Dos cinco militares acusados de terem
participado do assassinato de Rubens Paiva, Rubens Paim Sampaio, Raymundo
Ronaldo Campos e Jurandyr Ochsendorf já faleceram. O general Betham e o
sargento Jacy Ochsendorf ainda estão vivos. O grupo foi denunciado em primeira
instância, no Rio de Janeiro, pelos crimes de homicídio qualificado, ocultação
de cadáver, fraude processual e formação de quadrilha armada.
Pacto político
Aprovada pelo Congresso Nacional, após muito
debate e ampla mobilização da oposição, a anistia de 1979 foi proposta pelo
governo Figueiredo com a intenção de viabilizar uma “lenta e gradual” transição
política, na qual os militares pretendiam se retirar em ordem da política,
manter certa influência e retornar à rotina dos quartéis, o que aconteceu.
“Anistia ampla, geral e irrestrita” era uma
bandeira da oposição desde as primeiras cassações de seus líderes, após o golpe
militar de 1964. Depois das vitórias da oposição nas eleições de 1974 e 1978,
entrou na ordem do dia. Em seu primeiro artigo, a lei anunciava anistia aos
crimes políticos e à polêmica conectividade desses “crimes”, estendendo-a aos
crimes correlatos. Isso significava anistiar torturadores e assassinos a
serviço do regime.
Sua aprovação representou um pacto de
convivência entre oposicionistas e militares, decisivo para viabilizar a
transição pacífica à democracia no Brasil. Por óbvio, os familiares dos
desaparecidos nunca aceitaram esse acordo, bem como uma parte da esquerda
envolvida na luta armada contra o regime.
Com a volta ao país dos políticos cassados e
exilados, o governo pretendia fracionar a oposição ao regime, unificada no
antigo MDB. Para isso, também promoveu uma reforma partidária e permitiu a
existência de novos partidos políticos, entre os quais o PDT, o PSB e o PTB.
Deu errado para os militares e certo para a oposição.
Mesmo com a derrota da emenda Dante de
Oliveira (MDB), que restabelecia as eleições diretas para a Presidência,
Tancredo Neves (MDB), candidato de oposição, acabou sendo eleito presidente da
República, em 15 de janeiro de 1985. Com a sua doença e morte, o vice José
Sarney assumiu a Presidência, em 15 de março do mesmo ano, ou seja, há 40 anos.

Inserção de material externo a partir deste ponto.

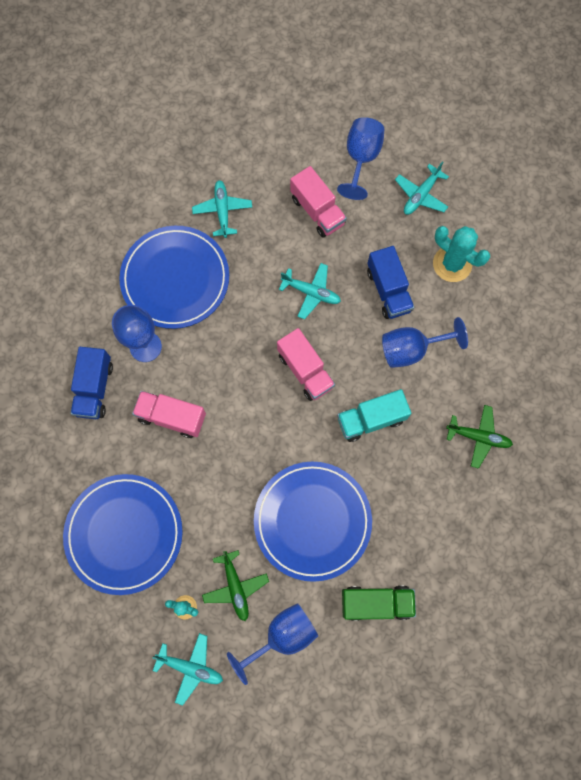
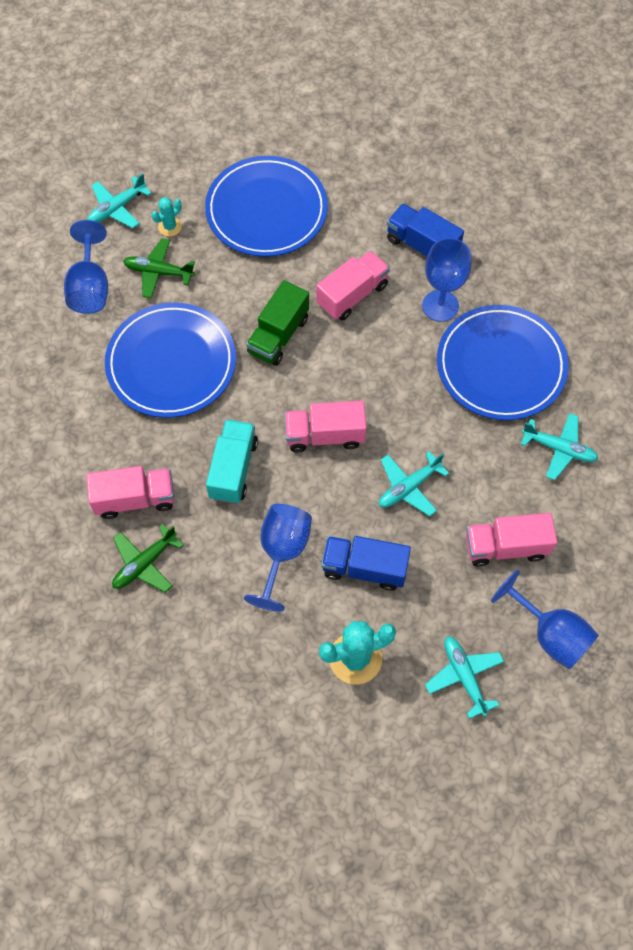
camera: 120 degrees right, 10 degrees down
(376, 602) = (60, 377): green truck -> green truck (278, 335)
(437, 475) = (135, 499): none -> pink truck

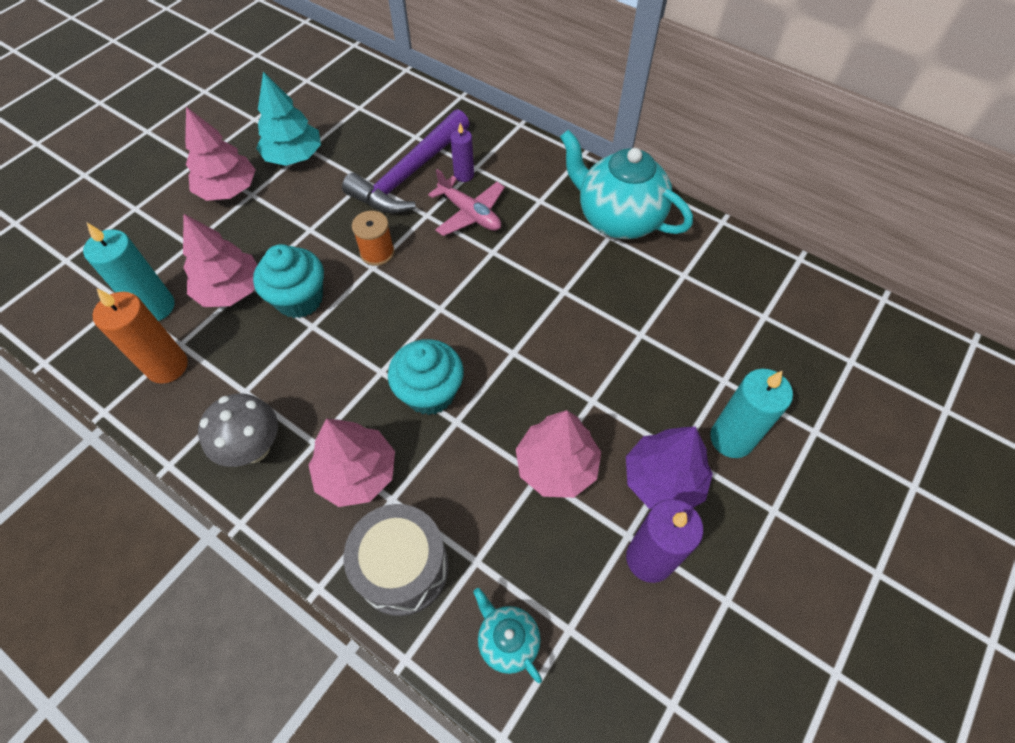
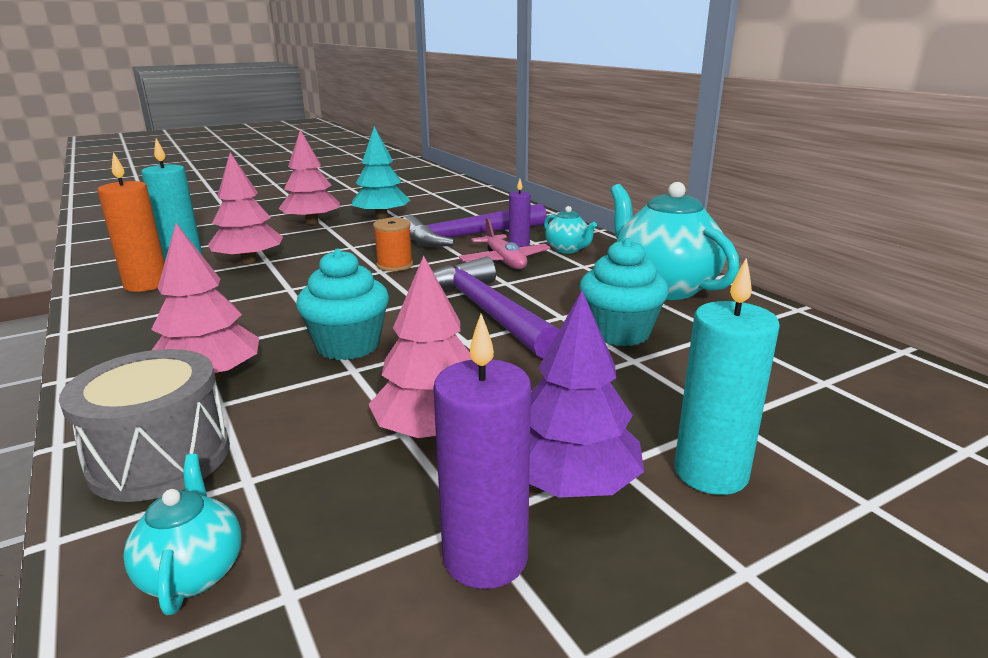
camera: 25 degrees right, 35 degrees down
(254, 448) = (144, 339): grey mushroom -> none
(299, 299) = (297, 275): turquoise cupcake -> turquoise cupcake (619, 333)
(503, 304) = (486, 311): none -> purple hammer
(512, 174) = (567, 250): none -> turquoise teapot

Novas leis criaram mecanismos de reparação
civil (emissão de atestado de óbito para desaparecidos políticos) e financeira
para os atingidos pela repressão, em 1995 e 2002, no governo Fernando Henrique
Cardoso. As Forças Armadas nunca admitiram a existência de um sistema de
tortura e desaparecimento, porém se comprometeram com o respeito à ordem
democrática estabelecida pela Constituição de 1988.
É por essa razão que a maioria dos oficiais
generais de quatro estrelas não apoiou a tentativa de golpe de 8 de janeiro de
2023, e os militares envolvidos na conspiração, entre os quais o ex-presidente
Jair Bolsonaro, estão sendo julgados pelo Supremo e não pela Justiça Militar.